N1: We know that the first group of Ukrainian soldiers has arrived in the United States to begin training on Patriot systems. Many say that Patriot will change the situation on the field. But you also hear from Ukraine that they want to have more tanks. We have this situation with Chancellor Scholz who is undecided whether to send the Leopards or not. What is your assessment? Would it significantly change the situation if they had, for example, Bradley's and Leopards, other tanks that Europe and the United States promise will come.

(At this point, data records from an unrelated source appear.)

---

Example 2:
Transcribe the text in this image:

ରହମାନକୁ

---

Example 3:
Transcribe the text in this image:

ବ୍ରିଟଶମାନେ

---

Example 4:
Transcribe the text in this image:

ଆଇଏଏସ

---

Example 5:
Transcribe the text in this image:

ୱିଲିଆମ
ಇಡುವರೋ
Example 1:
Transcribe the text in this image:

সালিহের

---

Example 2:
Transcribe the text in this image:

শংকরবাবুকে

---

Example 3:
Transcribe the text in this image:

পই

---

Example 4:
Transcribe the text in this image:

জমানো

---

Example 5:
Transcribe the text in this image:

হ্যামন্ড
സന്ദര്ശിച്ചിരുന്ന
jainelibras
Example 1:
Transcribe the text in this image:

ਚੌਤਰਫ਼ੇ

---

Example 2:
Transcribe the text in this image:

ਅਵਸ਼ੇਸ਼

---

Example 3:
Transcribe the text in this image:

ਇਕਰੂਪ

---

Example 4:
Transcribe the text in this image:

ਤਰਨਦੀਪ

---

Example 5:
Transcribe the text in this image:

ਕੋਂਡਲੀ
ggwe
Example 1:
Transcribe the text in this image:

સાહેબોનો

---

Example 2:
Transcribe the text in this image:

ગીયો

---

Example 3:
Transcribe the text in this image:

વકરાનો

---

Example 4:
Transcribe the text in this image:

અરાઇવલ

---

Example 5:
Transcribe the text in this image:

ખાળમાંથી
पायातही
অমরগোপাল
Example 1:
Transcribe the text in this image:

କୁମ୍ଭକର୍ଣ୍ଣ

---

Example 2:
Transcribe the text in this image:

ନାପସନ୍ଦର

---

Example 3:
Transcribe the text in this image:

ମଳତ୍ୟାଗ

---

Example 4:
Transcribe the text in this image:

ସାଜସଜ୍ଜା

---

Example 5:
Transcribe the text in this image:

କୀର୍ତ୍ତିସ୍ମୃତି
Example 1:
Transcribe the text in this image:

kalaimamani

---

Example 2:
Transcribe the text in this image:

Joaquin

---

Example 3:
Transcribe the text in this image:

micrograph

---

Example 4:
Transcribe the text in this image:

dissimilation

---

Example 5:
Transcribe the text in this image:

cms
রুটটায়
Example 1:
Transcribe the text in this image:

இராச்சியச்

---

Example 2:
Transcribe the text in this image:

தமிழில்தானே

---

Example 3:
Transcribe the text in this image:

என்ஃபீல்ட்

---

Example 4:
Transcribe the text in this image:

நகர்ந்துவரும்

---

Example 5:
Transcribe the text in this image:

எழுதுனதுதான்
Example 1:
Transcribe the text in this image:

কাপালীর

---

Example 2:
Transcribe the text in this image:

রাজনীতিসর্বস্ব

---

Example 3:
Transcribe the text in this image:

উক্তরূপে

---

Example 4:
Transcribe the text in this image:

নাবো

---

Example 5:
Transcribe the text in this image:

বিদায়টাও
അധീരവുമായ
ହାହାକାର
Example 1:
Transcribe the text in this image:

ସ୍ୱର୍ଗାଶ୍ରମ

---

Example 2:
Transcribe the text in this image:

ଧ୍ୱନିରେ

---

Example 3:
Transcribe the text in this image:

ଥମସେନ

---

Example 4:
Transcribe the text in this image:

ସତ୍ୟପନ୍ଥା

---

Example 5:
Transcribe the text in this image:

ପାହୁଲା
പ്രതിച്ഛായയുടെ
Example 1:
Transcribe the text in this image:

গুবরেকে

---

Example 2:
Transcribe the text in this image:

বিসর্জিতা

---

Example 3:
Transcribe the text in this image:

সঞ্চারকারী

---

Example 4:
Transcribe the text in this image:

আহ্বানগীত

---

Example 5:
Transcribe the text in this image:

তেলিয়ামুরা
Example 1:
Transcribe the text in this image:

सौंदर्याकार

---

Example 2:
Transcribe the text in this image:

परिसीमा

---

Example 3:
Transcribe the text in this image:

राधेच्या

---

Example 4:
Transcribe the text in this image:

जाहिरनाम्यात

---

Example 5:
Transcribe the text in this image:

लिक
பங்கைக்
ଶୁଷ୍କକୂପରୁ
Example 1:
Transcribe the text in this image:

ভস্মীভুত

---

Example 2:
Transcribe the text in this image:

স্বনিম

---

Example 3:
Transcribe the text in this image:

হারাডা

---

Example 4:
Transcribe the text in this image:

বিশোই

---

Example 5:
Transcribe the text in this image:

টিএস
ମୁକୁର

EVELYN FARKAS: Well, first of all, I think it's important to recognize that there are two fronts in this war. There is a physical front, a military physical front I would say primarily in the south and east. There's a lot of trench warfare there. Ukrainians need armored vehicles. Honestly, it doesn't matter what brand the tanks are, what country they come from, but they need capable armor in order to take advantage and go on the offensive, and push the Russians out of their positions. It will not be easy to do because, of course, I repeat, when you are rooted, you have some advantage. The other area of warfare, if you will, the arena of warfare is unfortunately, because of the way the Russians fight, in violation of all the Geneva Conventions and human rights laws, that they target civilians. Patriots are extremely helpful in protecting civilians from Russian missile and artillery attacks. This is important because, of course, the Russians want nothing more than to create a huge flow of refugees to Europe and elsewhere, to cripple the will of Ukraine, the will of the Ukrainian people as well as the will of the international community to support Ukraine. So the Patriot missile defense system, any, sorry, Patriot air defense system, any air defense system that we give to Ukraine is also incredibly important to them in terms of maintaining their will and emerging victorious in the end.

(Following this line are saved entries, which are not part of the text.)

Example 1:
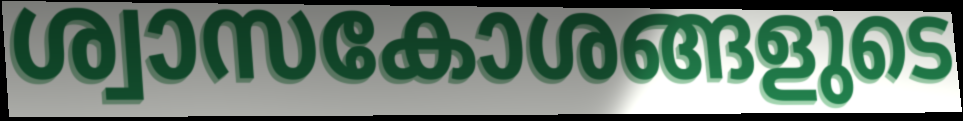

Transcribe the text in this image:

ശ്വാസകോശങ്ങളുടെ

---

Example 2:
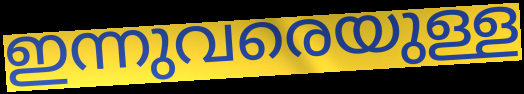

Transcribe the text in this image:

ഇന്നുവരെയുള്ള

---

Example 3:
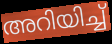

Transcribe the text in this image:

അറിയിച്ച്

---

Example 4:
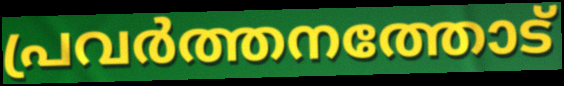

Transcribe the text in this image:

പ്രവർത്തനത്തോട്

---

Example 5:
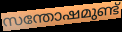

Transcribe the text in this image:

സന്തോഷമുണ്ട്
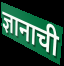
ज्ञानाची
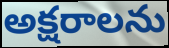
అక్షరాలను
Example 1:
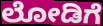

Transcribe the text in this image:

ಲೋಡಿಗೆ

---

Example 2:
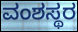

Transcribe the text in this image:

ವಂಶಸ್ಥರ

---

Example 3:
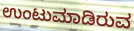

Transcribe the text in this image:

ಉಂಟುಮಾಡಿರುವ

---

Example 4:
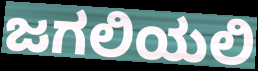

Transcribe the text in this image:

ಜಗಲಿಯಲಿ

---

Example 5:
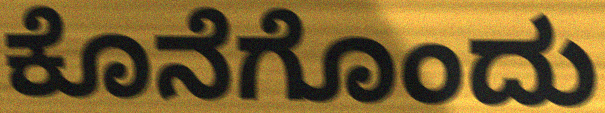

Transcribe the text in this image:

ಕೊನೆಗೊಂದು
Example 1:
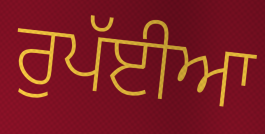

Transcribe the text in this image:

ਰੁਪੱਈਆ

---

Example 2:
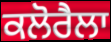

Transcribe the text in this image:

ਕਲੋਰੈਲਾ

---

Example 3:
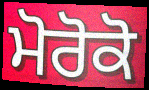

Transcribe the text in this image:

ਮੋਰੋਕੋ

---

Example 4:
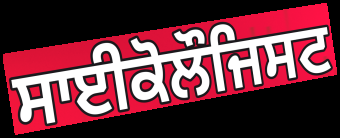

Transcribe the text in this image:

ਸਾਈਕੋਲੌਜਿਸਟ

N1: We know that the administration has probably the largest possible number of people who are experts on the Western Balkans, starting with President Biden, down the line to the Secretary of State and everyone else who has served, from the Clinton administration, from the Obama administration, now from the Biden administration. However, what we see here in the region, people are a little bit frustrated that middle or lower level officials are coming. We don't see top-level officials, for example, like the secretary of state, come here, or the defense minister come to the region and give some reassurance to people who are afraid that Putin or someone else will try to destabilize the region. Should more of them come here to the region?

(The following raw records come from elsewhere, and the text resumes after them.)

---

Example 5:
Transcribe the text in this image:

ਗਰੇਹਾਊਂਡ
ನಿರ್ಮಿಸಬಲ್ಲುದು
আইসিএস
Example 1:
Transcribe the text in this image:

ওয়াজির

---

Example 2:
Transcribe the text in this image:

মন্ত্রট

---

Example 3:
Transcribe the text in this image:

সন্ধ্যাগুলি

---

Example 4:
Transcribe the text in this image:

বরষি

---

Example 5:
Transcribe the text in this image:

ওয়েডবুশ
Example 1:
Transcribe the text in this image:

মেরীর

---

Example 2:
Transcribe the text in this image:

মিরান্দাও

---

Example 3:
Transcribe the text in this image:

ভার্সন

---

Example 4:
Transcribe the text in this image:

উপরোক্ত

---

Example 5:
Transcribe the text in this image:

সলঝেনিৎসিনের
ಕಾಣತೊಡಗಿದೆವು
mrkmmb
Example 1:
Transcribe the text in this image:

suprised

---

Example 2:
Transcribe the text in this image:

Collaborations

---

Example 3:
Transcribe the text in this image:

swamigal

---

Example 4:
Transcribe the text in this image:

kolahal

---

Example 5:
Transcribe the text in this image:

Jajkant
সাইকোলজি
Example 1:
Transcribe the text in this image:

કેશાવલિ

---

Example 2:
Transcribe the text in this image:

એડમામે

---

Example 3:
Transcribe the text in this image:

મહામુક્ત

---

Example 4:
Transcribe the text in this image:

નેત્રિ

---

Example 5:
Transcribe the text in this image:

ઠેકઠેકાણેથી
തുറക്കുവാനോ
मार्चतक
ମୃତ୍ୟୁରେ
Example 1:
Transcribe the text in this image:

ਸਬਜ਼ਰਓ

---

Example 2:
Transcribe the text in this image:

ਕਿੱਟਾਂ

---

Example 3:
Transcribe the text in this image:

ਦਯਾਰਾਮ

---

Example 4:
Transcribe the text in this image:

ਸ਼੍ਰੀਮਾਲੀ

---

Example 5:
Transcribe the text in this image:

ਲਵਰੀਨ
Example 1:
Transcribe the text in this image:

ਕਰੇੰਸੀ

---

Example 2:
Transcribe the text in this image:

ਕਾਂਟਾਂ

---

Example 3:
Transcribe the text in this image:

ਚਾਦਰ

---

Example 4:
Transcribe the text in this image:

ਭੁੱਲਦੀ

EVELYN FARKAS: Well, on the one hand, I'd say it's a compliment that they don't feel an urgent need to come, because they're all showing up in a country, in Europe, where war is raging, which is Ukraine. So I think that's a compliment. But on the other hand, of course, if they could make time in their schedules. However, I don't think you need the Secretary of State or the Minister of Defense, any high official to remind the Balkans that basically countries like Bosnia, that they are part of the community of democracies and we stick together. As a federation, Bosnia agreed to support certain democratic principles and to work on reforming its democracy. In turn, we are also committed to helping Bosnia. Of course, we helped establish your current political system and as much as it needs to be improved, that's also something we should help Bosnia with, whether it's culturally or actually institutionally. So I believe we have a responsibility in the West to stay engaged in Bosnia. We can't ignore Bosnia, but I wouldn't say that a visit or two is necessarily what you need. What we really need in terms of helping Bosnia move forward is real attention from the lower levels, frankly, the middle and lower levels, where there is a real program, real ideas, real efforts, maybe even in the private sector, but real initiatives, even maybe and from the states themselves within the USA, if you will, to work directly with the Bosnians and the Bosnian government. So not necessarily high-level visits, but real work.